# [Record excerpts]
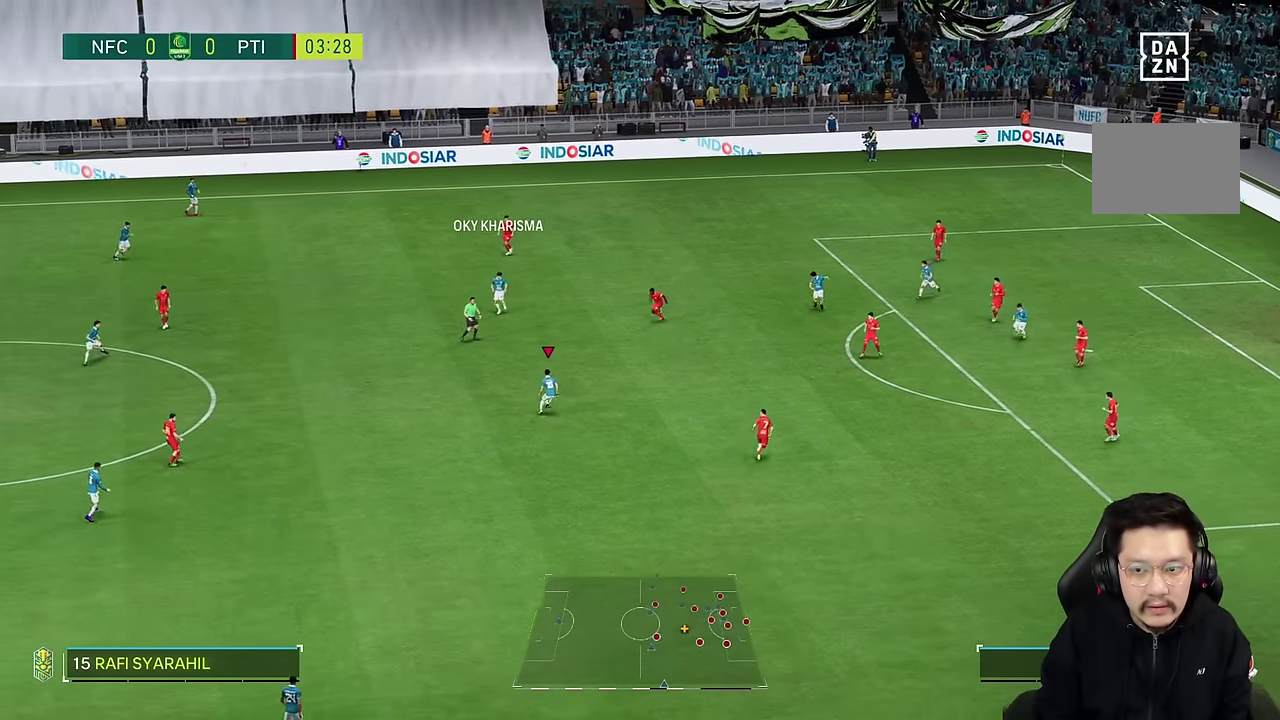
Gameplay with a controller (PlayStation layout); each line is a JSON object with the inputs held at the frame after it (dt_ms = milliseconds from this image to that frame). "events" lists button and stick changes between this image and that frame as [ms after this image, input, new state], when the widget could be followed in between. Not read: L3 R3.
{"dt_ms": 500, "buttons": [], "left_stick": "center", "right_stick": "center", "events": []}
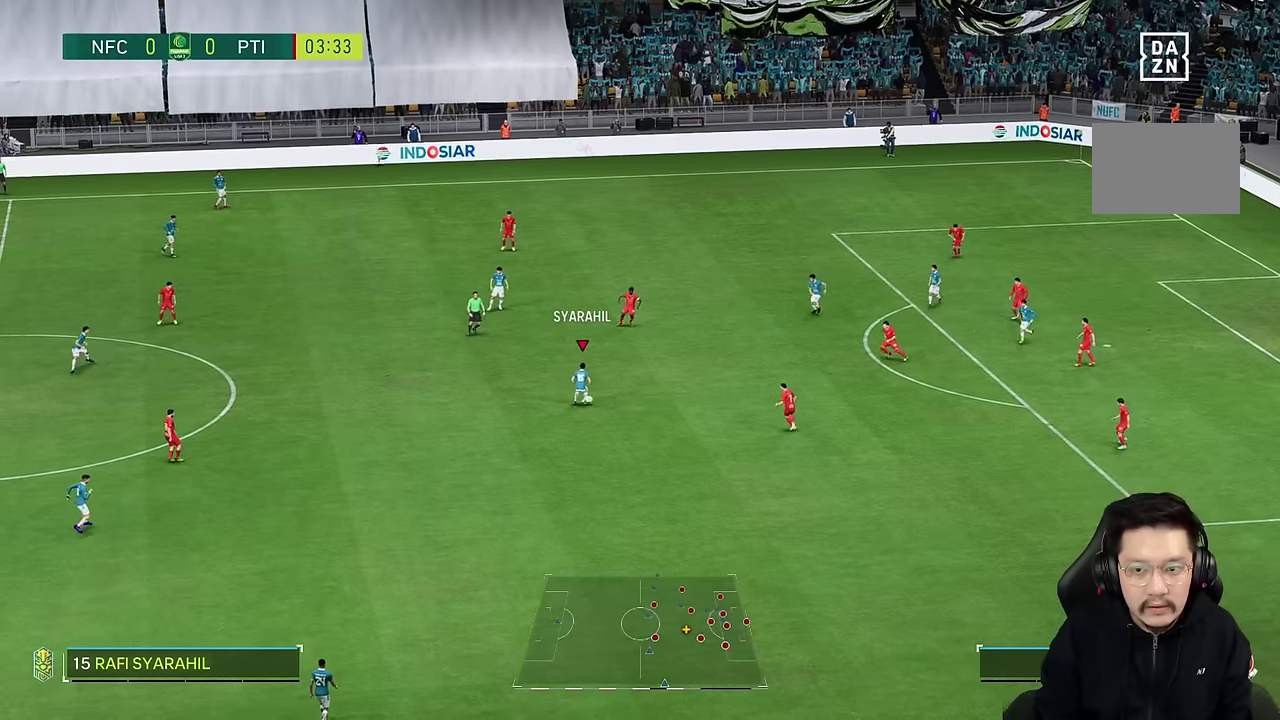
{"dt_ms": 500, "buttons": [], "left_stick": "up", "right_stick": "center"}
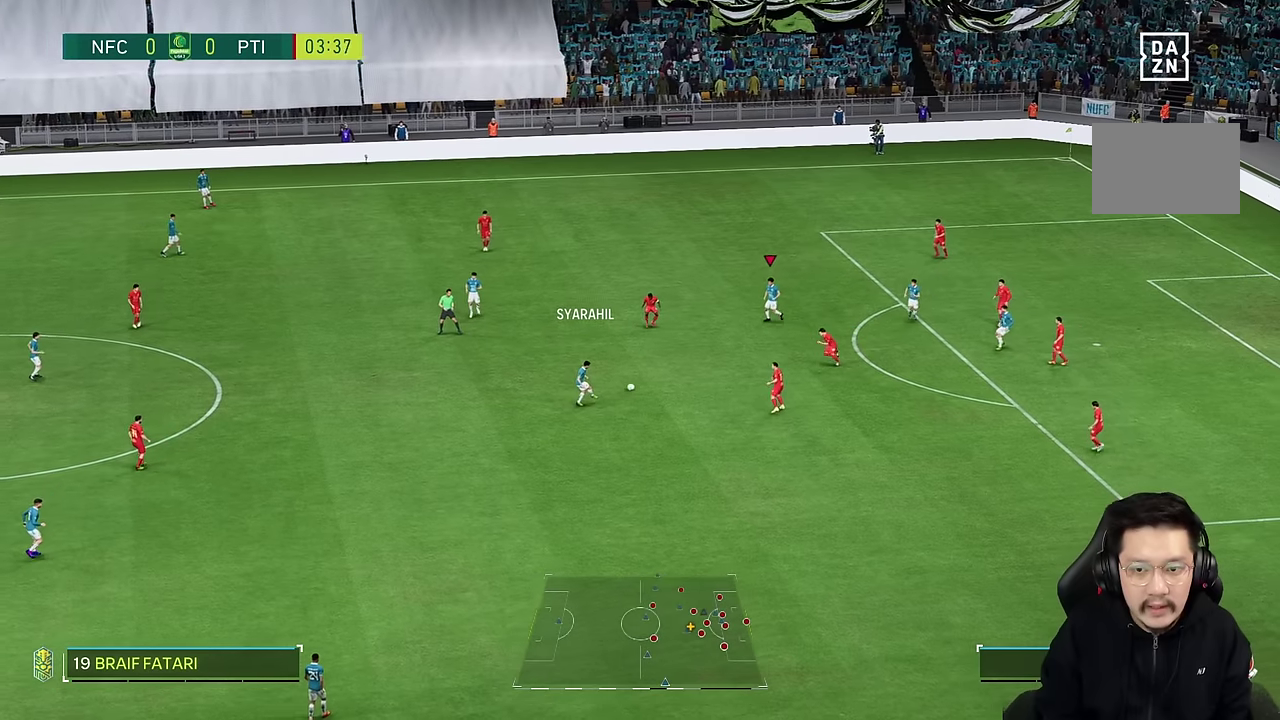
{"dt_ms": 500, "buttons": [], "left_stick": "right", "right_stick": "center", "events": [[83, "left_stick", "up-right"], [383, "left_stick", "right"]]}
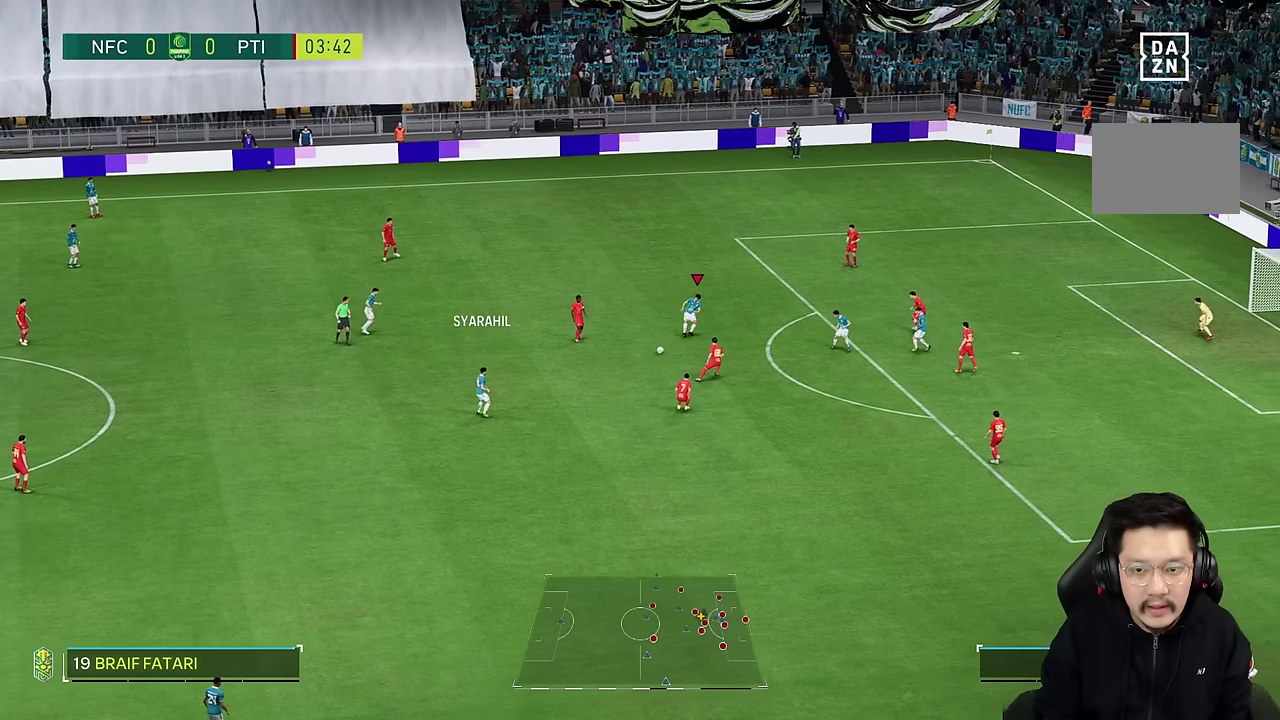
{"dt_ms": 500, "buttons": [], "left_stick": "down-right", "right_stick": "center", "events": [[316, "left_stick", "down-right"]]}
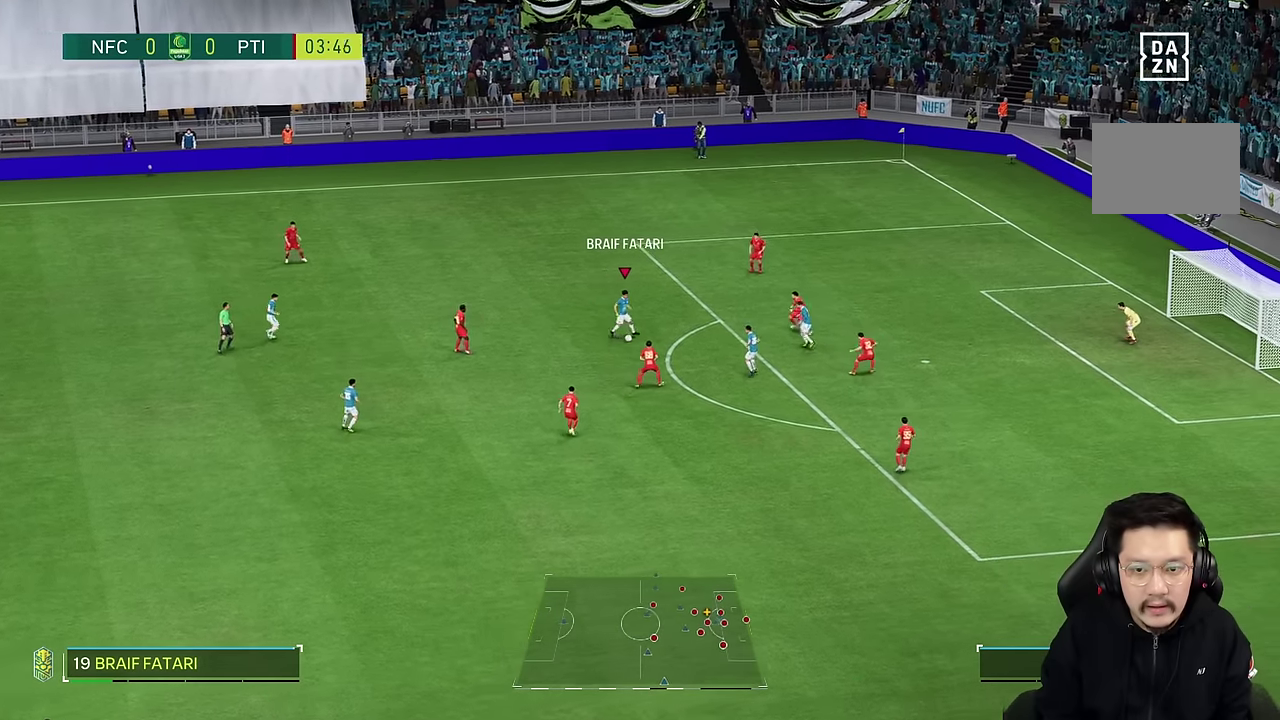
{"dt_ms": 500, "buttons": ["L2"], "left_stick": "up-left", "right_stick": "center", "events": [[166, "right_stick", "down"], [216, "right_stick", "center"], [266, "left_stick", "center"], [283, "L2", "down"], [366, "left_stick", "up"], [466, "left_stick", "up-left"]]}
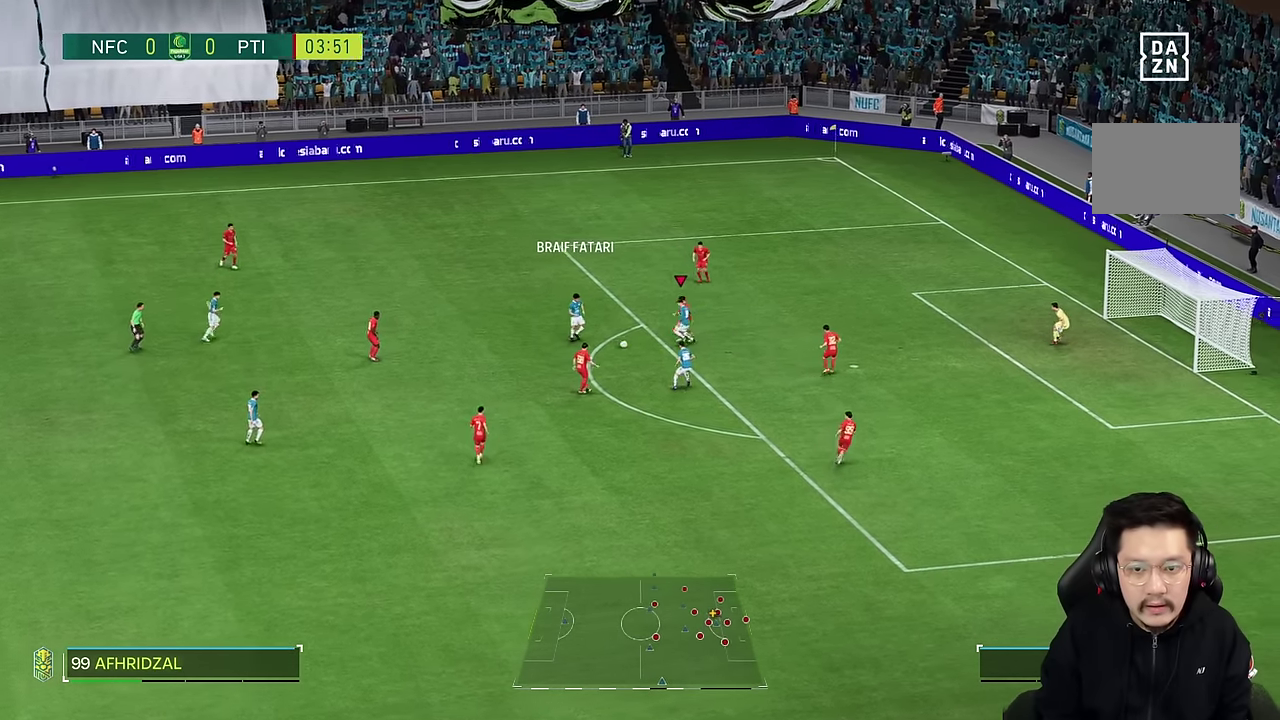
{"dt_ms": 500, "buttons": ["L2", "R2"], "left_stick": "center", "right_stick": "center", "events": [[166, "R1", "down"], [166, "left_stick", "down"], [333, "left_stick", "center"], [366, "R1", "up"], [466, "R2", "down"]]}
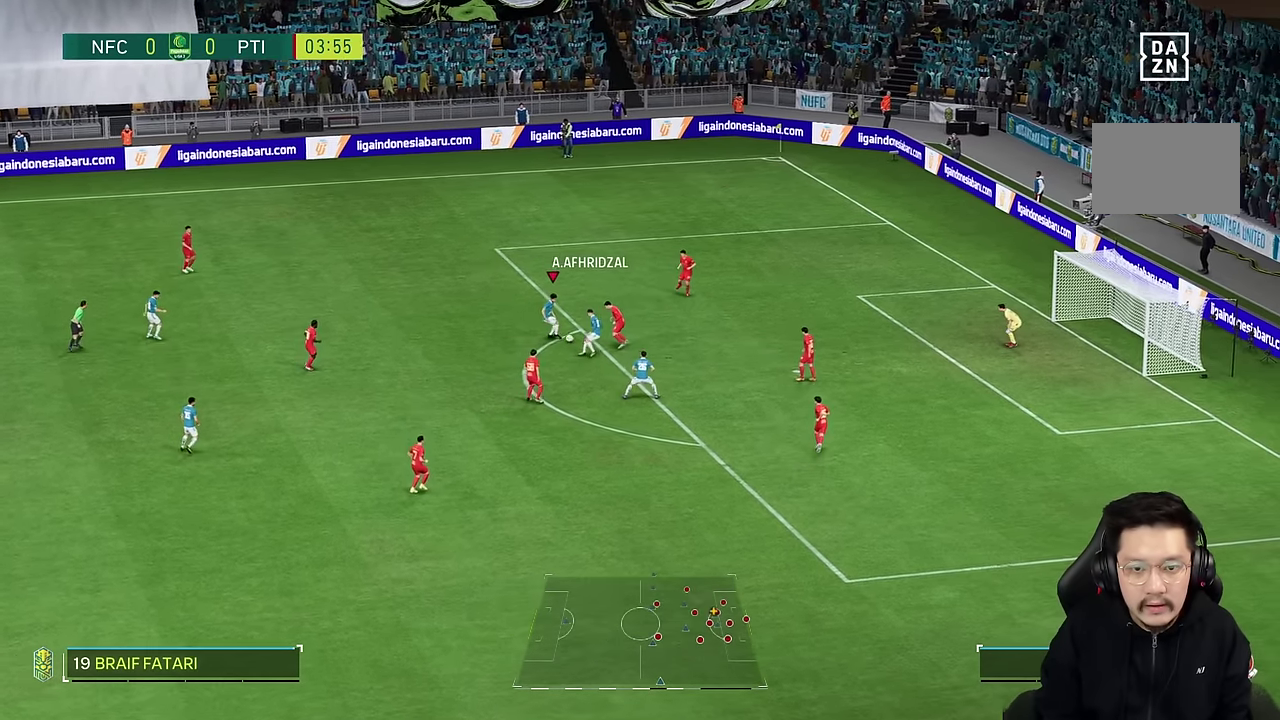
{"dt_ms": 1000, "buttons": [], "left_stick": "up-left", "right_stick": "center"}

# [Task to carry out]
If a line in the data above includes the string "center", copy it.

# [Response area]
{"dt_ms": 500, "buttons": [], "left_stick": "center", "right_stick": "center", "events": []}
{"dt_ms": 500, "buttons": [], "left_stick": "up", "right_stick": "center"}
{"dt_ms": 500, "buttons": [], "left_stick": "right", "right_stick": "center", "events": [[83, "left_stick", "up-right"], [383, "left_stick", "right"]]}
{"dt_ms": 500, "buttons": [], "left_stick": "down-right", "right_stick": "center", "events": [[316, "left_stick", "down-right"]]}
{"dt_ms": 500, "buttons": ["L2"], "left_stick": "up-left", "right_stick": "center", "events": [[166, "right_stick", "down"], [216, "right_stick", "center"], [266, "left_stick", "center"], [283, "L2", "down"], [366, "left_stick", "up"], [466, "left_stick", "up-left"]]}
{"dt_ms": 500, "buttons": ["L2", "R2"], "left_stick": "center", "right_stick": "center", "events": [[166, "R1", "down"], [166, "left_stick", "down"], [333, "left_stick", "center"], [366, "R1", "up"], [466, "R2", "down"]]}
{"dt_ms": 1000, "buttons": [], "left_stick": "up-left", "right_stick": "center"}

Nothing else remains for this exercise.